The Sisters Who Would Be Queen: Mary, Katherine, and Lady Jane Grey: A Tudor Tragedy by Leanda de Lisle
As a follow-up to my comments on the execution of Lady Jane Grey, here is a link to my review of the Leanda de Lisle book I referenced. I wrote this B.B. (before blog) and Elena-Maria Vidal kindly shared it as a guest post on her great blog, Tea at Trianon, in November of 2009.
The auther herself signed in and commented on the review and the comments!
And here is a discussion of the book by the author from an Economist imprint titled More Intelligent Life:
"Lady Jane Grey is mythologised, even festishised, as an innocent girl sacrificed on the altar of her mother's ambition. But behind the popular biographies of the Tudor Queen lies a different story of misogyny and masochism. It seems the much-maligned mother is in fact the victim.

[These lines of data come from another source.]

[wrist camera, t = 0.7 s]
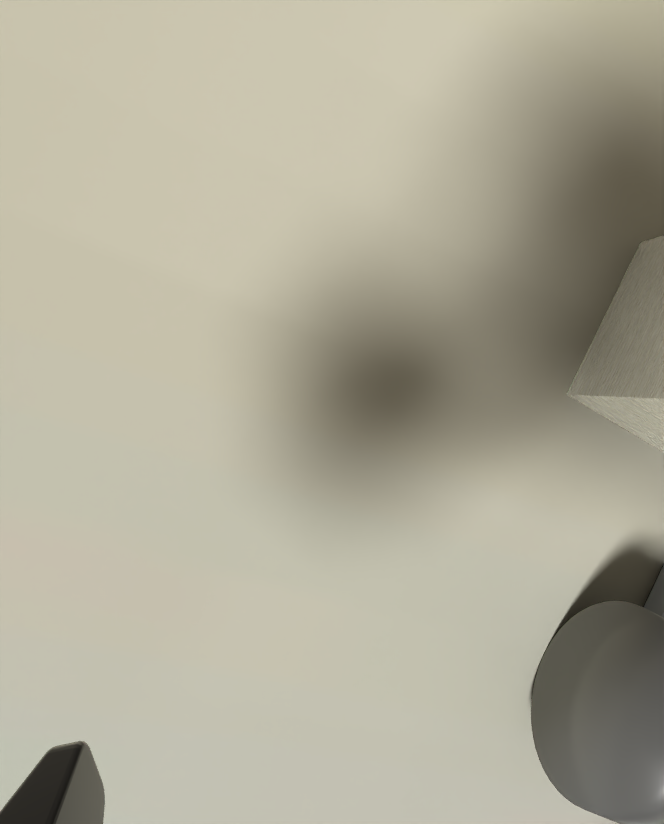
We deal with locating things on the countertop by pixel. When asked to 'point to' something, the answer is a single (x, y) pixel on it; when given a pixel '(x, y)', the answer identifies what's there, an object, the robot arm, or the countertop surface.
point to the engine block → (630, 352)
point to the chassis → (606, 709)
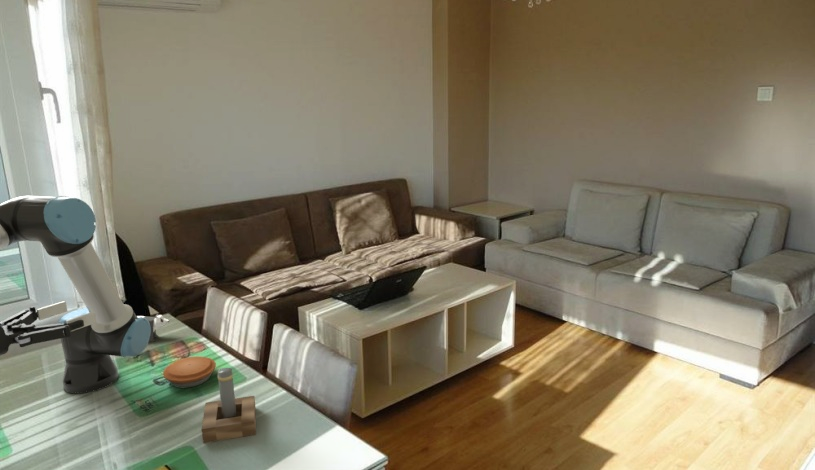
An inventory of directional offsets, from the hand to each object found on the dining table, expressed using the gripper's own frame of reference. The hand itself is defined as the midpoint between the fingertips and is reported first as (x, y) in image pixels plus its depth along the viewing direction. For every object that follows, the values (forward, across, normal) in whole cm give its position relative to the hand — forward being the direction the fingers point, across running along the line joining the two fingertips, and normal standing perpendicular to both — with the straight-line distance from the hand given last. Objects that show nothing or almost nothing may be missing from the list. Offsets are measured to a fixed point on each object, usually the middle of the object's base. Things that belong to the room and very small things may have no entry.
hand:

"When I began researching for "The Sisters Who Would be Queen", my triple biography of Lady Jane and her sisters, Katherine and Mary Grey, I hoped the well-known life of the iconic teenage Queen, would lend some insight to the younger sisters, the forgotten heirs to Elizabeth Tudor. I assumed there would be little new to day about Jane herself. But as I began my research it became clear that nothing written about Jane could be trusted. The first woman to wield the power of a Tudor monarch had been reduced, over time, to an eroticised image of female helplessness. Meanwhile, her conventional mother became the embodiment of the belief that powerful women are monstrous and mannish."